Further, by the filter having the above performance,
Gas exchange between the inside and the outside of the container can be performed efficiently without filling the bag with the culture metabolic gas.

[Brief description of the drawings]

FIG. 1 is an exploded perspective view of a cell culture container according to the present invention.

FIG. 2 is a cross-sectional view of a cell culture container according to the present invention.

FIG. 3 is a perspective view showing a use state of the cell culture solution of FIG. 2;

FIG. 4 is a front view showing another embodiment of the present invention.

FIG. 5 is a graph showing the growth state of cells.
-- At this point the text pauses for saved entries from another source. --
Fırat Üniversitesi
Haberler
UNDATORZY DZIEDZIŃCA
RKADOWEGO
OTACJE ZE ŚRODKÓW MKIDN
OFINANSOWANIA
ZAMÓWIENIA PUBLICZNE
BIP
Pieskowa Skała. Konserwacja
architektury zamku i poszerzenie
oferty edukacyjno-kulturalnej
FIG. 6 is a graph showing the proliferation state of other cells.

[Explanation of symbols]

1, 2, ... side material, 3: bottom material, 4, 5, 6 ... peripheral part, 7 ... bag-like material, 8 ... sheet-like material, 9 ... filter member, 10 ... filter opening, 11 ... mountain part, 12 ... closing jig, 14 ... opening of bag-like material.
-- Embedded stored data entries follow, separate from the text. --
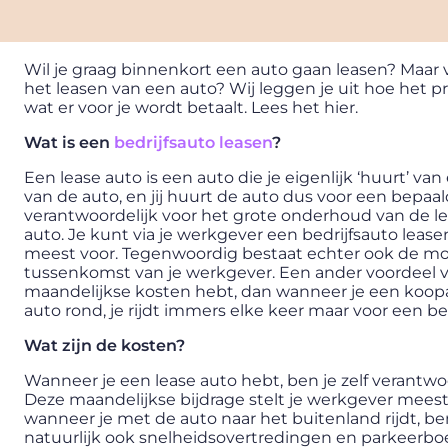
Wil je graag binnenkort een auto gaan leasen? Maar vr
het leasen van een auto? Wij leggen je uit hoe het pre
wat er voor je wordt betaalt. Lees het hier.
Wat is een
bedrijfsauto leasen
?
Een lease auto is een auto die je eigenlijk ‘huurt’ v
van de auto, en jij huurt de auto dus voor een bepa
verantwoordelijk voor het grote onderhoud van de lea
auto. Je kunt via je werkgever een bedrijfsauto leas
meest voor. Tegenwoordig bestaat echter ook de mog
tussenkomst van je werkgever. Een ander voordeel v
maandelijkse kosten hebt, dan wanneer je een koopaut
auto rond, je rijdt immers elke keer maar voor een be
Wat zijn de kosten?
Wanneer je een lease auto hebt, ben je zelf verantwo
Deze maandelijkse bijdrage stelt je werkgever meestal
wanneer je met de auto naar het buitenland rijdt, be
natuurlijk ook snelheidsovertredingen en parkeerboete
──────────────────────────────────────────────────続 き Continued on the front page (51) Int.Cl. ⁷ Identification code FI C12M 3/00 C12N 5/00 F (72) Inventor Mitsunori Mori 56 Imaiuecho, Nakahara-ku, Kawasaki-shi, Kanagawa Prefecture Fujimori Kogyo Co., Ltd. (56) References JP-A-4-20281 (JP, A) JP-A-3-126850 (JP, U) (58) Fields investigated (Int. Cl. ⁷ , DB name) C12N 1/00-5 / 28 C12M 1/00-3/10

Claims (2)

(57) [Claims] 1. A pair of opposed side members having a heat-fusible synthetic resin layer on at least an inner surface thereof, and a mountain-folded bottom member sandwiched between the side members near a lower portion thereof. and wherein the two side members between Oyo BiAmane edge bag-like objects comprising continuously in, to release the crease of mountain fold shape bottom member of the housing in the pouch material and within the bag-like object a sheet-like material having rigidity for flattening, without passing through the and bacteria is provided near the top of at least one of the side members, the maximum
Pore diameter 0.1-50 μm, porosity 30-90%, air permeability 1
After flattening the bottom material of a flexible container having an opening closed with a filter of ３０30 sec / 100 cc and storing a culture solution, the opening of the flexible container is sealed and shaken. Aerobic microorganisms and plants characterized by being cultured
A method for shaking culture of cells or animal cells . 2. The shape of the bottom surface when the mountain-folded bottom material of the bag-like material is flattened by releasing the mountain-folding is long side: short side = 1: 1.
The shaking culture method according to claim 1, wherein a flexible container having a rectangular shape of up to 3: 2 is used.